Ellen Barry ’89 of the New York Times was awarded the Pulitzer Prize in international reporting for her reports of corruption and abuse of power in Russia.
According to the Pulitzer committee, Barry and Clifford J. Levy, who received the award with Barry, “put a human face on the faltering justice system in Russia, remarkably influencing the discussion inside the country” in the newspaper’s 2010 series, “Above the Law.”
Barry has been the paper’s Moscow correspondent since June 2008. She joined the Times as a Metro reporter in January 2007. She previously worked for the Los Angeles Times as a national correspondent and as the Atlanta bureau chief; for the Boston Globe as a mental health reporter and on the Iraq foreign desk; for the Boston Phoenix as a feature writer; and for the Moscow Times as a staff reporter.

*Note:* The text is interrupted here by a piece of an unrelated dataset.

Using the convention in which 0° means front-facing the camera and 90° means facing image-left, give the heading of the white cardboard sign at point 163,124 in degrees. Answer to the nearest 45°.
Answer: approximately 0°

She was a Pulitizer Prize finalist with other New York Times reporters in 2008 in the breaking news category for reporting on a fire in the Bronx that killed nine people. Barry was also a Pulitzer Prize finalist in 2004 for her beat reporting on mental health and in 2002 for feature writing for a series, “Lost Boys of Sudan.”
After graduating from Sidwell Friends in 1989, Barry attended Yale University, where she was awarded the 1993 Wallace Non-Fiction Prize and the 1993 Wright Prize for best essay by a senior. She graduated from Yale in 1993 with a degree in English literature.